# ACTIONS TO TAKE:
A - Translate this sentence from the reflection on two Bible verses into Spanish: "He is present in the waiting room of life."
B - From the reflection on two Bible verses, extract the passage from "He is present in my" up to and including "have fallen down.", word for word.

# TEXT SEGMENT:

What are those two Bible verses?
I want you to be free from the concerns of this life. An unmarried man can spend his time doing the Lord’s work and thinking how to please him [1 Corinthians 7:32, NLT].
I think it is easy to look at my life, and become depressed. My life, in comparison to others, is different. Most folks are either married, parents, or both. But, what is my role in society at this particular moment? While my mind and body are sick, I am exactly where the Lord Jesus Christ has planted me.
You know what, I don’t have a boyfriend or kids… but, my life still means something. And, I have to fight to believe this truth. At times, it’s quite difficult. But by being single and only an Auntie, I have freedom, time wise, that others likely don’t have. And, this time can be utilized by writing or spending time with my family (even when I am too sick to leave my bedroom).
With PTSD, I have to remind myself that I am not a failure or truly alone.
My Heavenly Father is present and working through me.
He is present in my circumstances.
He is present in the waiting room of life.
He is very present in our lives and acting on our behalf!
Even though I do fear still and am prone to anxiety, I can know He is with me.
And, I can keep reminding myself of His truths.
Yet I am not alone because the Father is with me [John 16:32b].
A sentence of God’s truth can move mountains in our hearts and lives!
The Holy Spirit has given me these specific Scriptures to fix my eyes upon. His Words are truth, regardless of my emotions.
One of the most amazing things is how the Lord can use His Word to speak His truth into our lives and pick us up when we have fallen down.
This past week, I have learned the value of 1 Corinthians 7:32 – because of what I endured last week. If it wasn’t for my “mental health week,” I cannot say that I would have become as intimate with this Scripture.
I have the freedom to be concerned only with the Lord Jesus, His Kingdom, and my immediate family. This is freedom, not everyone has. So while it may feel shameful like somehow I am not measuring up, I can make a bigger difference in the world – because I am exactly where the Lord wants me.
No amount of comparison is worthy of becoming my joy stealer. I want the joy of standing right where the Lord wants me!
As for you, what are the Scriptures that our Mighty God is carving into your hearts and lives?

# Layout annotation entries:

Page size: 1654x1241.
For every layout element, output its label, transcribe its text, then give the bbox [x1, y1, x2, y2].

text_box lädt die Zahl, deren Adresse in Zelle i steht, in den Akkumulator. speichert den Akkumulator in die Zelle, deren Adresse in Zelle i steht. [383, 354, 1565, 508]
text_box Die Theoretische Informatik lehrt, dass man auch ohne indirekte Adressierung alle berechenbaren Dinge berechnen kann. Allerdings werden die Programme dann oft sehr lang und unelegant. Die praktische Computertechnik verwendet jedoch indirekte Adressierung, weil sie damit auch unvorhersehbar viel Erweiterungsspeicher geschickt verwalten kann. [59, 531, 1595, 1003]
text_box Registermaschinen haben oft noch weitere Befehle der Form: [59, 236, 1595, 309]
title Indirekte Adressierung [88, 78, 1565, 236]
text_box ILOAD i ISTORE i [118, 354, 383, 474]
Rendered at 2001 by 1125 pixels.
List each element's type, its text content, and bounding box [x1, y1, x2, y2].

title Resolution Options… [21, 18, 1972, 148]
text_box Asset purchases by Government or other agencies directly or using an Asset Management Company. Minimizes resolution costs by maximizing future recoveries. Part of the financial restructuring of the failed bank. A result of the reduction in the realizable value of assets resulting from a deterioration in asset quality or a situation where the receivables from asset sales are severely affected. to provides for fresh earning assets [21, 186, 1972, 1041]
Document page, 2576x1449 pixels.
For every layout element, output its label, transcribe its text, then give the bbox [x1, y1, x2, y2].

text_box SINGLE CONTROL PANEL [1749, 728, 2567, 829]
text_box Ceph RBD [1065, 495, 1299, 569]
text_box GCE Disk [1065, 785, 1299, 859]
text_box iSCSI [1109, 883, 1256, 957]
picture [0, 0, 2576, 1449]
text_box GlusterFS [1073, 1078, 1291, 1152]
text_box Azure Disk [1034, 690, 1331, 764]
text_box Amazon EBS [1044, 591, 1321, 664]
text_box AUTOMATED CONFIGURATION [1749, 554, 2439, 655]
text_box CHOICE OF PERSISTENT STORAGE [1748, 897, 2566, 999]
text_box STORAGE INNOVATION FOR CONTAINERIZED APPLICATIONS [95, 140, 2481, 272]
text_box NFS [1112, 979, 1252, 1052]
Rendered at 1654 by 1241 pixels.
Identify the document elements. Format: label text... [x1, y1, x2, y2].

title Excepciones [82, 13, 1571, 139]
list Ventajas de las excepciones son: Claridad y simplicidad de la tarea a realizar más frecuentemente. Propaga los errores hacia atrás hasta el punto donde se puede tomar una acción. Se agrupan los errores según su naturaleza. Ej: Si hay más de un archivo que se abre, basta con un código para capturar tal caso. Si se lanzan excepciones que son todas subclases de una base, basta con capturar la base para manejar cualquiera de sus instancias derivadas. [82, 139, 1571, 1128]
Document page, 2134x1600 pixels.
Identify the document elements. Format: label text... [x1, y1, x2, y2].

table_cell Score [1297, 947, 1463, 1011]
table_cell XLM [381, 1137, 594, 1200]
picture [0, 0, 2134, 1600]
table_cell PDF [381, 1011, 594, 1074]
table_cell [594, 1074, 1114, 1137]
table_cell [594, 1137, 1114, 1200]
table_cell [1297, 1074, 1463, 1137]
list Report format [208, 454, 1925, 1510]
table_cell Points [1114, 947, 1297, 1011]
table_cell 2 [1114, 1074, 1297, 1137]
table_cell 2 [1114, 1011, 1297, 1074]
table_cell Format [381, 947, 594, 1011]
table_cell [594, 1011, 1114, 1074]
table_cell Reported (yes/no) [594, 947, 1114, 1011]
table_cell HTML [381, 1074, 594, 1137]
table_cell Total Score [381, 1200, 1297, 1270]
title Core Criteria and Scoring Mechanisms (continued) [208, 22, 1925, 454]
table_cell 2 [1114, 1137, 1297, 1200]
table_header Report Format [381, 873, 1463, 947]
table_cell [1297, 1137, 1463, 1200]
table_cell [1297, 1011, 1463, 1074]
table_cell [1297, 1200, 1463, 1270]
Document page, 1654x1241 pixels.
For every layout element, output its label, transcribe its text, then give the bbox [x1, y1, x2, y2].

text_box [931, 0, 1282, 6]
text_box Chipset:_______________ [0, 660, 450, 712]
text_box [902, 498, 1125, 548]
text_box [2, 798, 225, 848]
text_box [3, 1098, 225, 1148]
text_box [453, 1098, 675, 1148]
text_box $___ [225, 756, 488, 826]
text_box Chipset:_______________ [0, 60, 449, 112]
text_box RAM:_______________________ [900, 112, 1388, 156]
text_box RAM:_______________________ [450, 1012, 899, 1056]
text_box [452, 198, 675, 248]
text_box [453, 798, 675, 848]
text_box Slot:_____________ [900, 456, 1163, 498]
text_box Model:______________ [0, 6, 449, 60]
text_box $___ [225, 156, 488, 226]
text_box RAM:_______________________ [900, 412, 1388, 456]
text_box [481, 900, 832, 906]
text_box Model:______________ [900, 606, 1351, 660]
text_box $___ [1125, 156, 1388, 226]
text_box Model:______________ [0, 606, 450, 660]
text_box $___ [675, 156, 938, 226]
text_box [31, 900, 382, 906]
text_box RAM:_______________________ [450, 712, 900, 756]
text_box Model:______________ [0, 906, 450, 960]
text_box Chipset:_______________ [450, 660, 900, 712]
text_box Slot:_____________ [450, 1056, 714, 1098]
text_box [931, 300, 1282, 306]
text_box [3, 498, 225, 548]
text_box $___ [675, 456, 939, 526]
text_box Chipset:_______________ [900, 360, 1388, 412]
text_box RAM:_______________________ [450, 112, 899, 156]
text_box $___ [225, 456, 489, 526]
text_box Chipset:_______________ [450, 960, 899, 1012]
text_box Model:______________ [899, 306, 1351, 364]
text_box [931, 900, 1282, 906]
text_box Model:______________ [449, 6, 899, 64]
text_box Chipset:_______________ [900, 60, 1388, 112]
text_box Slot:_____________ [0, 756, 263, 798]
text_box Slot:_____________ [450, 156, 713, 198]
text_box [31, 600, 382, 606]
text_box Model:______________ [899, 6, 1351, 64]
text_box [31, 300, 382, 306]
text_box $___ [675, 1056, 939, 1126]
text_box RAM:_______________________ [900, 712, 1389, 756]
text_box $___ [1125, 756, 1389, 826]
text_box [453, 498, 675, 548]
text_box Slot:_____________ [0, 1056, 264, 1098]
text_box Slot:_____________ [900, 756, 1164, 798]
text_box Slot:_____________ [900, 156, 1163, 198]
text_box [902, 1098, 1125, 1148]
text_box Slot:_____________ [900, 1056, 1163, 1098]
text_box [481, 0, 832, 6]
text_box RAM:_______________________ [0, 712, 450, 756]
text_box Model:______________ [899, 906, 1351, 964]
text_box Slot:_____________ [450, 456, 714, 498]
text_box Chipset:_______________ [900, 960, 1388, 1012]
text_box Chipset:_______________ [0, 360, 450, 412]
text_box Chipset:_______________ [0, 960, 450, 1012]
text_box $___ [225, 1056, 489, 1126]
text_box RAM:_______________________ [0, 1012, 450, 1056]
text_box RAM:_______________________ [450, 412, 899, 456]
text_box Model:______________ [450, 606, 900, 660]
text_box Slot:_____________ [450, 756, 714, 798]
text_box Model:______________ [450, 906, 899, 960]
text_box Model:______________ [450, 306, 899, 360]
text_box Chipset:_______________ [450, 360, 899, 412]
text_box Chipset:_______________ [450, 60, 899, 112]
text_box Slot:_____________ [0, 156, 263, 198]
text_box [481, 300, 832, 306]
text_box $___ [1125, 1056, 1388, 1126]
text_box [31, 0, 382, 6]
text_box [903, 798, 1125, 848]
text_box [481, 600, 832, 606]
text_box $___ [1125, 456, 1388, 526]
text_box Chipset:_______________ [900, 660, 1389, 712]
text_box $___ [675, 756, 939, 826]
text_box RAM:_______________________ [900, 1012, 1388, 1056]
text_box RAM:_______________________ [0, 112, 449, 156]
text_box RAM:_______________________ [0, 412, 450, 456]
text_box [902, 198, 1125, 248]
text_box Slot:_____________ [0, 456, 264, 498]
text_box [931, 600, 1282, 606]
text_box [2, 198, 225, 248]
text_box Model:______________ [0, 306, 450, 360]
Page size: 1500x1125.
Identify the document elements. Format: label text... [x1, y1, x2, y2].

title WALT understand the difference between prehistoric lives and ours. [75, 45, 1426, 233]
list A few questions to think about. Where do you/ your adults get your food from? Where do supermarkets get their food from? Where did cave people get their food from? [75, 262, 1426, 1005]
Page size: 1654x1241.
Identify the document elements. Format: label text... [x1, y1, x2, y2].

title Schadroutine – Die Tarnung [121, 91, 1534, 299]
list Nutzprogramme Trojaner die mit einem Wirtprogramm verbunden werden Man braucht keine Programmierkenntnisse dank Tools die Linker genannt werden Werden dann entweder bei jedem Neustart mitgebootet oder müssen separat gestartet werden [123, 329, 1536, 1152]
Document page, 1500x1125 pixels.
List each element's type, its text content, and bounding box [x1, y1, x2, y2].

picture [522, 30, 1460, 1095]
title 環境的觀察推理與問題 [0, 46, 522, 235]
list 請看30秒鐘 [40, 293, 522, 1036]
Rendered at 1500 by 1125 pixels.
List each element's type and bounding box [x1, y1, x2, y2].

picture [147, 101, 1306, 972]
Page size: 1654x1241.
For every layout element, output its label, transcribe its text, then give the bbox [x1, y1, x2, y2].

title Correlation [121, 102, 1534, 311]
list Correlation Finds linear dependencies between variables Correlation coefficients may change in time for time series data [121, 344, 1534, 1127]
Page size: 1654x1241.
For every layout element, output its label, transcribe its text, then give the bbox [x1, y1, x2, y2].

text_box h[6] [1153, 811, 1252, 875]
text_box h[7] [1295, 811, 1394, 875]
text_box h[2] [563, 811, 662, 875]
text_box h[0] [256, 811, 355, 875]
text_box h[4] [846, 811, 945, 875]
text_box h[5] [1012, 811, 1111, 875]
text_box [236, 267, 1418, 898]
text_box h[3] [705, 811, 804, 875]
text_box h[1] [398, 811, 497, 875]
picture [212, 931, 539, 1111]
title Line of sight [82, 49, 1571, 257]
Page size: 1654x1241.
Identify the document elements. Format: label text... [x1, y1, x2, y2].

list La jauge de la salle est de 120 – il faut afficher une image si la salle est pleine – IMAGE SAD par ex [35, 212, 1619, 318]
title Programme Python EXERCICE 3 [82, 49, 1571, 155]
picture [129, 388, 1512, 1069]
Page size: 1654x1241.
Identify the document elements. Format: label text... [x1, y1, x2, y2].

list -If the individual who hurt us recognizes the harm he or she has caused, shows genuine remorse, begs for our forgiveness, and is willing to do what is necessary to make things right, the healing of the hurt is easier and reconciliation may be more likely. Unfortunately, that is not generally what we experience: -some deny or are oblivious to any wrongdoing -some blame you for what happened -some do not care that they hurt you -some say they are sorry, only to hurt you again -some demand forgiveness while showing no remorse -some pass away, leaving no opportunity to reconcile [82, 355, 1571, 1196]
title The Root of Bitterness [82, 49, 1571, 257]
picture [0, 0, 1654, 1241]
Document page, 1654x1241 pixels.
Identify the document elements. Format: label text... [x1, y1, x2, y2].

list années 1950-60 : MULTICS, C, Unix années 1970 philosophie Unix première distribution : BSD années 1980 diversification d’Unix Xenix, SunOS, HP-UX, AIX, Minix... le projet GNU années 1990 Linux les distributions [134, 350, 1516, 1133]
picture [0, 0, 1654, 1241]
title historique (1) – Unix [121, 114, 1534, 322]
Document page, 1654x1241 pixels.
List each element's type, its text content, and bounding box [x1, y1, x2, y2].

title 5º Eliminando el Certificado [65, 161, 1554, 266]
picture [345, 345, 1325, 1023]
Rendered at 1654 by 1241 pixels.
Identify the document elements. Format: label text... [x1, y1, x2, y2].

# SOLUTIONS IN ORDER:
A - Él está presente en la sala de espera de la vida.

B -
He is present in my circumstances.
He is present in the waiting room of life.
He is very present in our lives and acting on our behalf!
Even though I do fear still and am prone to anxiety, I can know He is with me.
And, I can keep reminding myself of His truths.
Yet I am not alone because the Father is with me [John 16:32b].
A sentence of God’s truth can move mountains in our hearts and lives!
The Holy Spirit has given me these specific Scriptures to fix my eyes upon. His Words are truth, regardless of my emotions.
One of the most amazing things is how the Lord can use His Word to speak His truth into our lives and pick us up when we have fallen down.